A final judgment takes place when the court has made up it’s mind on a particular lawsuit. This will resolve the mishaps that caused the lawsuit to be filed, and will determine the rights and/or penalties of each party involved in the suit.
In a criminal lawsuit, the judgment will be forced by the gov’t. This more often than not results in one party being sentenced, which will be strongly enforced. Defendants can be ordered by the court to be placed on probation for a certain period of time, pay a fine(s), or can end up in jail or prison.
Vice-versa in a civil lawsuit, the parties of the lawsuit will be held responsible for enforcement of the judgment. When one party involved in the suit does not comply with court orders, it is up to the opposing party to seek assistance, that is, obtain the agreement settled by the court.
Enforcement of judgment occurs when a agreement (money judgment or order) is not paid. Even though most people who abide by the agreement issued by the court, there are some people out there that ignore curt orders and refuse to pay the fine. When the person responsible does not pay their fees, enforcement of the judgment is required.
Money judgment against property of debtor:
Through a process generally known as “execution,” the creditor in which holds the judgment will enforce a money judgment on the borrower. These judgments are enforceable for a certain set period of time.
The beginning of the process begins with a writ, followed by the judgment. The writ orders a levying officer to seize specific property of the borrower, and, upon legal notices and advertisements of sale, sell the property at auction (generally at the county courthouse) to the highest bidder. The proceeds of the auction will go to the costs of the levying officer and any liens against the property. If the sale does not produce enough to cover the balance owed on the mortgage, the creditor (in certain cases) may pursue other property of the debtor.
In some cases, the creditor will bid at auction and take the property back if there are no other bidders, or the bid prices are too low.
Prior to the sell of the property, the levying officer cannot offer potential buyers access to the property being auctioned off for any reason including property inspection prior to the sale date. Any third party who wishes to purchase the property generally will have to pay the full amount in cash at the time of sale (or in some cases a deposit can be made with the entire amount paid shortly after) and, in some cases, may be responsible for the eviction of any tenants still living in the home. Also, in some jurisdiction, the debtor may be able to buy back the property from the purchaser for a short period of time after the sale is final.
In many cases, a judgment debtor is owed a debt by another. If the judgment debtor is a wage earner, the employer owes her wages. If the judgment debtor has a checking account, the bank owes her the amount of funds credited to the account. If the judgment debtor has a tort judgment against a tortfeasor, the tortfeasor owes the judgment debtor the amount of the tort judgment. If the judgment debtor is a manufacturer, the purchasers of its products owe for goods purchased on credit. A judgment creditor may satisfy its judgment by obtaining a writ of garnishment ordering the relevant third party (e.g. the judgment debtor’s employer) to pay the judgment creditor. Garnishment procedure varies among states.

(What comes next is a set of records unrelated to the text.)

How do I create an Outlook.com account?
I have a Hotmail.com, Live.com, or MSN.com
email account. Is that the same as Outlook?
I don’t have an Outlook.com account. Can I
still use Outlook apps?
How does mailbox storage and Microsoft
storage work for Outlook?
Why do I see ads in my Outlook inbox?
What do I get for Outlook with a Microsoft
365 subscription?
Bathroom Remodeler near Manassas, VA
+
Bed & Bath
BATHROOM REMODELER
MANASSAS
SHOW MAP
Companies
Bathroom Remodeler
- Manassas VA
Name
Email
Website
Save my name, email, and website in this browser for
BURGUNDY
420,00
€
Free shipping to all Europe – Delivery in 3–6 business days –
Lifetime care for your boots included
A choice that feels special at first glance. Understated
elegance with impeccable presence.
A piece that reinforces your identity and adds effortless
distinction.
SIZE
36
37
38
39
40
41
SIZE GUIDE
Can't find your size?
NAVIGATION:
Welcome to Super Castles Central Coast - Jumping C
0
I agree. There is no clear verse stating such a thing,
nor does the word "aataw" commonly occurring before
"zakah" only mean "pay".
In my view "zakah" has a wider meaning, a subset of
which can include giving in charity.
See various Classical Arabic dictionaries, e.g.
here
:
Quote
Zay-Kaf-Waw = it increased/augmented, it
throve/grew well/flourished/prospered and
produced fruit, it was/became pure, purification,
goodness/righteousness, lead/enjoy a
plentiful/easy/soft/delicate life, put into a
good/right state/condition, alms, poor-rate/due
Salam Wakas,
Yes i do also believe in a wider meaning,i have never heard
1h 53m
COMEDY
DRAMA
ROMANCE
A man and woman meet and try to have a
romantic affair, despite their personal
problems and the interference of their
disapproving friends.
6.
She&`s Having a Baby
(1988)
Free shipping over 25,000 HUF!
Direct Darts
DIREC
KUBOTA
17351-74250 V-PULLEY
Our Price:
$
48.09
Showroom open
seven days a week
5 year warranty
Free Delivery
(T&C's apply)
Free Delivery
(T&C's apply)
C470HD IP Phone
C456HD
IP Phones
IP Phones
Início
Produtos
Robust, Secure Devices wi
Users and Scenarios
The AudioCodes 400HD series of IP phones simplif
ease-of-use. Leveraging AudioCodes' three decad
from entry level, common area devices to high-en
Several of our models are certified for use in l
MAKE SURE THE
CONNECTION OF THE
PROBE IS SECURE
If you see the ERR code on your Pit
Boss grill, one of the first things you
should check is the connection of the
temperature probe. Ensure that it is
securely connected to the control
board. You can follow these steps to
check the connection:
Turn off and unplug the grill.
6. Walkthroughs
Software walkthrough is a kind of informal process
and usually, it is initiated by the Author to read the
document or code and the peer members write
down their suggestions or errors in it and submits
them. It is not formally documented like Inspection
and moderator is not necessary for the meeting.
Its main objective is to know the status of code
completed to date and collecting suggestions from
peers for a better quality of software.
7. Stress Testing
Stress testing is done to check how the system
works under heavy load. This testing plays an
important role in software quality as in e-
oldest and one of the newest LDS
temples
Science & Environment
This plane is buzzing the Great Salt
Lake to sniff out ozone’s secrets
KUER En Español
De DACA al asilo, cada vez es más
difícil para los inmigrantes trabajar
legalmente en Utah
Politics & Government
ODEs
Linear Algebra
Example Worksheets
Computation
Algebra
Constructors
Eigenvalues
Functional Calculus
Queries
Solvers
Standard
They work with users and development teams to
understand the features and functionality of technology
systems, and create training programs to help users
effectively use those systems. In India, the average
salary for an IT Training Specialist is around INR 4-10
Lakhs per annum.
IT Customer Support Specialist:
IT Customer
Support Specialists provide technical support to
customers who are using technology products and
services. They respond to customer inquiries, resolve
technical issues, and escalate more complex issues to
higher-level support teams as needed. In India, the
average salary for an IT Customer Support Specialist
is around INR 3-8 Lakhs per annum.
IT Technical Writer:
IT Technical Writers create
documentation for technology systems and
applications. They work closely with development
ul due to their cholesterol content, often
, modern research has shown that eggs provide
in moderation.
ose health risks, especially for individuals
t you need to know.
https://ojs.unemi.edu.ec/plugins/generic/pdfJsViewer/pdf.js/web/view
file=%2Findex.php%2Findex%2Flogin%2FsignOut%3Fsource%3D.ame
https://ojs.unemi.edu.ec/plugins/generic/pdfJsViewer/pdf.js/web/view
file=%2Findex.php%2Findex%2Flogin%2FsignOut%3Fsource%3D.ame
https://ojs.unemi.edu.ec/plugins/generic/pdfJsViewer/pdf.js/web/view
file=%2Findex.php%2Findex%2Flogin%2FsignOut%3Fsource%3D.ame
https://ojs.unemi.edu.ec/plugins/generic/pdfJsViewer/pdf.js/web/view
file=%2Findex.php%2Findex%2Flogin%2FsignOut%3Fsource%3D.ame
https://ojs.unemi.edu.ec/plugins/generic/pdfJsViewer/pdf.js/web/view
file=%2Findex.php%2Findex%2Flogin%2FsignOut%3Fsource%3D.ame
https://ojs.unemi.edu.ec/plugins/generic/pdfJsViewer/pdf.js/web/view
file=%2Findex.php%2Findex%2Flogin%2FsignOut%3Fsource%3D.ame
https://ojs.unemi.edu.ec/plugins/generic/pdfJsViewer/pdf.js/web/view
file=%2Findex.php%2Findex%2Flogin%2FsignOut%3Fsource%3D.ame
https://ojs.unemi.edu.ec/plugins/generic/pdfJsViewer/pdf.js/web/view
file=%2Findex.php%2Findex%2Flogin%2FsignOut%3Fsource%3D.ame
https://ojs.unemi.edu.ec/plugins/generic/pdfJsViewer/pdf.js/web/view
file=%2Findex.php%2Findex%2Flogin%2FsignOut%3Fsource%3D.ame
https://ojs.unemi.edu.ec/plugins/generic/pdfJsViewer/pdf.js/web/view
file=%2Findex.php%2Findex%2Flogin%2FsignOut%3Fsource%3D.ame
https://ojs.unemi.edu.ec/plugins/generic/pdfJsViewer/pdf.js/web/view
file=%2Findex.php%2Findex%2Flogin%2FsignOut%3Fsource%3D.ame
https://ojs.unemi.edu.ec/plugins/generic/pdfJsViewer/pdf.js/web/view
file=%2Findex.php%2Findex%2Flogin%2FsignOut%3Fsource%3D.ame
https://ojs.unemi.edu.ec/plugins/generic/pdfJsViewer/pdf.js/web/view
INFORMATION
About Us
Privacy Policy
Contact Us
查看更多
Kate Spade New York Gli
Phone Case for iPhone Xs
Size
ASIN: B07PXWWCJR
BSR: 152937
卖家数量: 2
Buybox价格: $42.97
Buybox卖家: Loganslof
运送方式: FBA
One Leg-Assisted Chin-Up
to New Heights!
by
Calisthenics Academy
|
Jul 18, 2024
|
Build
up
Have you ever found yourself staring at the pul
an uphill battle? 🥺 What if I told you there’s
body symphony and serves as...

For borrowers that have interest in real property, the creditor pursuing the judgment may try and obtain a lien against that property by recording legitimate evidence in the accurate land recorder’s office. This type of lien is generally referred to as a “judgment lien.” If they have several interests in real property in that county, the lien may attach to all real property located within the county.
Some state laws can protect an individual from the enforcement of a money judgment. Property that has such protections is known as exempt property. Federal law as well as bankruptcy law can protect certain debtors from the reach of judgment. Bankruptcy law allows all unsecured debts of the borrower to be protected form a judgment in the event the borrower claims bankruptcy.
The type of protection debtors carry varies greatly among the states. The exemption laws set forth in certain states such as Texas and California is much more generous than that of other states like Pennsylvania. General state exemption laws will help protect all, or a portion of the homeowner’s equity in their primary residence, known as the homestead exemption), in home appliances, furnishings, automobiles, tools needed for trade, jewelry, health aids, and insurance benefits.
It is very important for anyone facing a potential judgment to take the time to understand that exemptions from the enforcement of a money judgment by a creditor do not protect a debtor from the enforcement of consensual or statutory liens. Suppose, using facts from the foregoing example, that Tom failed to make monthly mortgage payments to the lender whose debt was secured by the deed of trust on the residential real property. The lender would be able to foreclose on the residence (i.e. force its sale either in a judicial foreclosure sale, to be distinguished from an execution sale, or in a private sale pursuant to powers given in the deed of trust); the homestead exemption would not protect the debtor against enforcement of the consensual lien. On a moment’s reflection, the reason for this should be obvious. When Tom obtained a loan to purchase his residence, he granted the lender a lien to secure his promise to repay the loan; the lender would not have made a loan but for this security.